When scheduling Quint to do the Mendelssohn on the same bill as the Shostakovich, Li surely didn’t miss the poetic coincidence of Quint’s defection from the former Soviet Union in the early 1990s to pursue an artistic career. Now Quint is 29 and looks younger. He has a lanky freshness onstage and a habit of looking at the orchestra rather than at the audience. The demeanor reads as shyness, but then the violinist nails the notes like a

rock star, and the combination is entertaining, unpredictable and fun. In fact, toward the end, it seemed as if he might finish the adventuresome last movement a day or so ahead of the rest of us.

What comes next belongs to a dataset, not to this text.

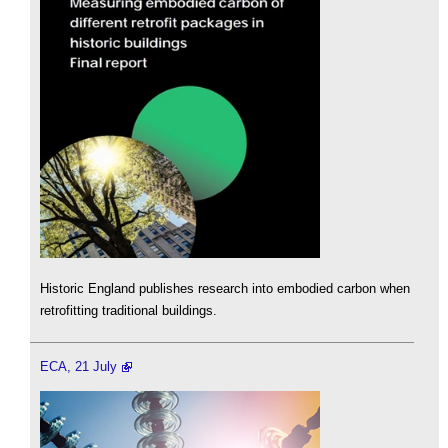
Historic England publishes research into embodied carbon when
retrofitting traditional buildings.
ECA, 21 July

Already Quint has been compared to Paganini, the legendary Romantic stylist, both for his dark looks and for his blazing technique. If the Mendelssohn somehow didn’t assure Quint’s place in BSO memory, then his encore – indeed, a Paganini variation – locked it up. It was that left-hand pizzacato, the high pitches and vibrations that pleased the crowd so much that it was up and clapping before Quint finished.

In retrospect, the rendition of Rossini’s Overture to “The Barber of Seville,” which opened the program, seems tucked away. It was a lovely little miniature, but it grows small as the other two offerings of the afternoon continue to grow in size.